Will bitcoins be the future money for India?

Bharat Coins would be using identification measures such as KYC and Aadhar ids

Sairaj Iyer

‘The Future of Black Money’, a panel discussion hosted by All India Association of Industries (AIAI) at the World Trade Center looked at alternative payment systems such as bitcoins and block-chain to curb the flow of black money. The panel discussed way beyond than the conversations one gets to have with the local baniya, laundry-man, or even newspaper vendors.

A bitcoin for laymen is a cryptographically programmed digital currency format that gets validated from a central node. In simpler words, transactions can be efficiently tracked, making them visible across the length and breadth of the globe. Bharat Coins, a system currently mooted by experts would be using identification measures such as KYC and Aadhar ids to generate a unique transaction id for storing such coins. Such technology has already been operationalized by banks such as Bank of America, BNY, and Citi Bank. In fact, countries such as China and the US have taken a lead in adopting such technologies. According to Vijay Mukhi, a cyber-security expert, such a system could “take away tax-complexities” and make payments intelligent.

Mukhi who will be presenting a White paper on the concept to the government felt that it (Bharat Coins) would be a revolutionary step by the government and the RBI to introduce the much needed transparency in the system. The proposed Bharat Coin would use hacking-proof blockchain technology and envisages considerable investments for implementation. Dr. Ajit Ranade and Saurabh Mukherjea of Ambit Capital felt that such a move would require deft handling to ensure that the burden of the cost of implementing the digital technology did not go to the unprivileged.

Dr. Ajit Ranade, Chief Economist with Aditya Birla Group hailed the demonetization drive as something that created ripples while sharing that “kuch bhi ho sakta hai” (Anything is possible). “Big bang reforms are not possible in a complex economy like ourshe noted.

Dr. Ranade explained that there is a need to be cautious while using Bharat Coin to counter black money. “Black money is not static. We must first correctly define and understand black money. Policy makers would also need to tackle tax evasion and widen the tax net. India’s tax to GDP ratio is among the lowest and it is important to rationalize and widen the tax base by using technology.”

The venerated economist quipped that he was a Linux-enthusiastic a few years ago, but apparently couldn’t come to grips with how bitcoins worked. He was however optimistic that a country the size of India, is the highest adopter of mobile phones in the world. IRCTC’s ecommerce venture 15 years ago, that generated into a $2bn industry, excited him into suggesting that adoption comes at the background of generating unique use-cases.
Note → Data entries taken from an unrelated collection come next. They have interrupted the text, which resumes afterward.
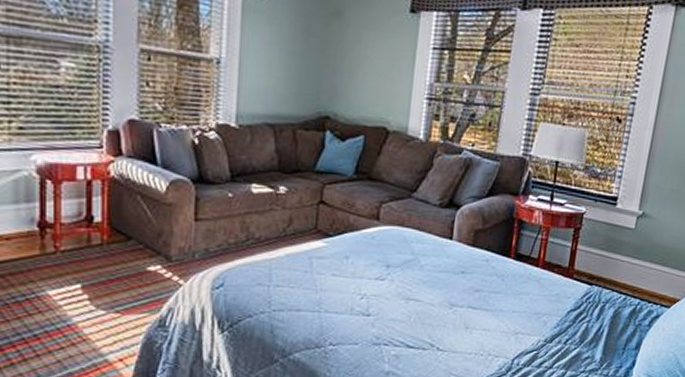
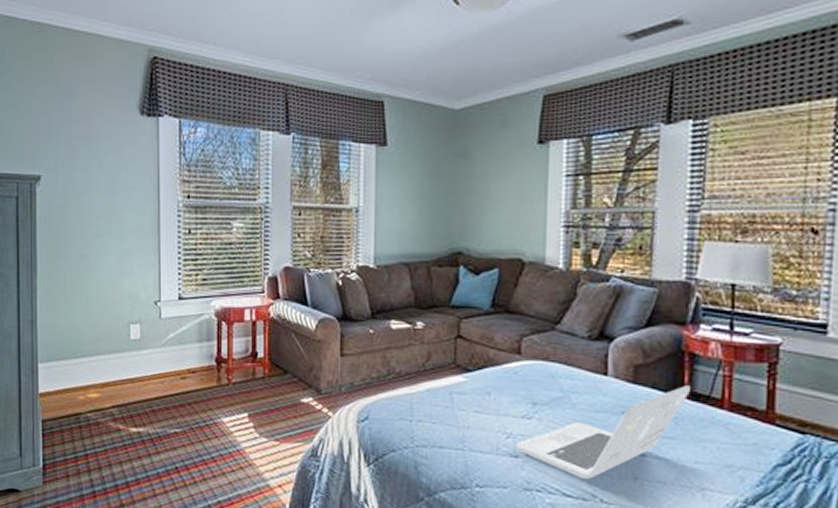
laptop: none [367,248,516,332] -> present [515,386,690,480]

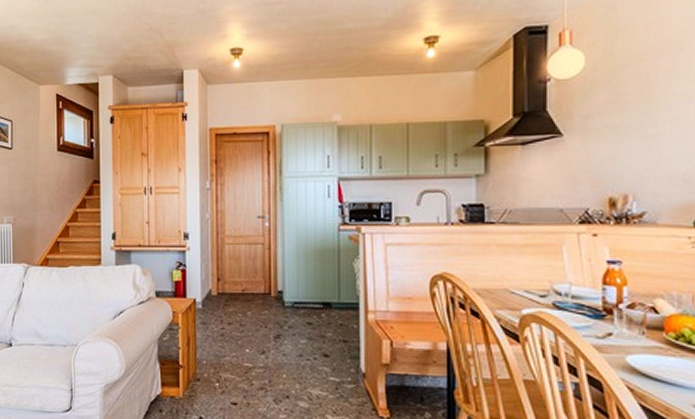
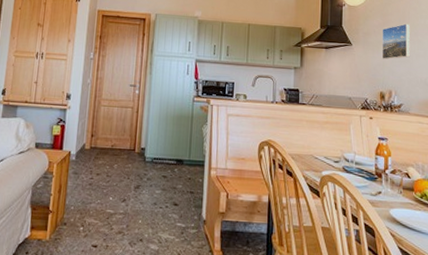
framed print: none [610,94,659,151] -> present [381,23,411,60]

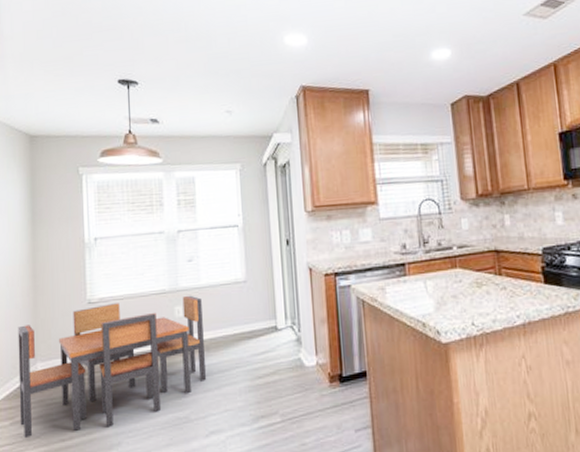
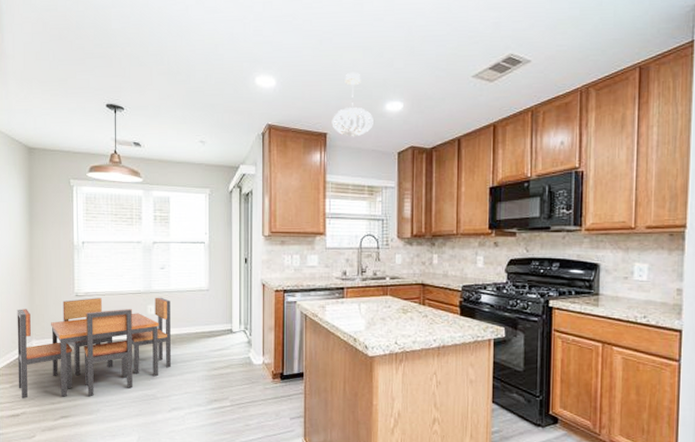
pendant light: none [373,21,420,92] -> present [332,72,373,137]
Implementing Bitcoins as a legal tender may require Parliamentary approval and wooing customer base, according to Dr. Ranade. “If I am running a country, the last thing I would do is disenfranchise the last mile people. Agricultural sector is anyways, getting a constitutionally approved tax benefit, hence to practically push something, there will be a need to persuade the 50-55% who don’t earn a living on tax.” he said.

Interoperability was also hailed as a cause of concern. Every bank has its own unique mobile-app, but unfortunately interfaces between these seem ‘dis-jointed’. “Going digital would involve added expenses and there would hence be a need to create interfaces that are inter-operable. The Bhim App was a clear masterstroke by the government and it has made clear that customers need not worry about using pockets from ICICI or PayTm or whatever,” added Mukhi.

It may be difficult predicting if a bitcoin-leveraged India could kill cash. Saurabh Mukerjea, CEO at Ambit Capital observed that China took 20 years, the fastest to completely remove cash, improve per capita income at $5,000, and create 100% literacy. The current Indian story reads a per capita income of $900, and yet to percolate into 100% literacy or 100% internet penetration. A demonetization drive on the back of Bharat Coins sounds imperative.  “Bharat coins is a doable thing and they certainly fit into the overall scheme,” he added.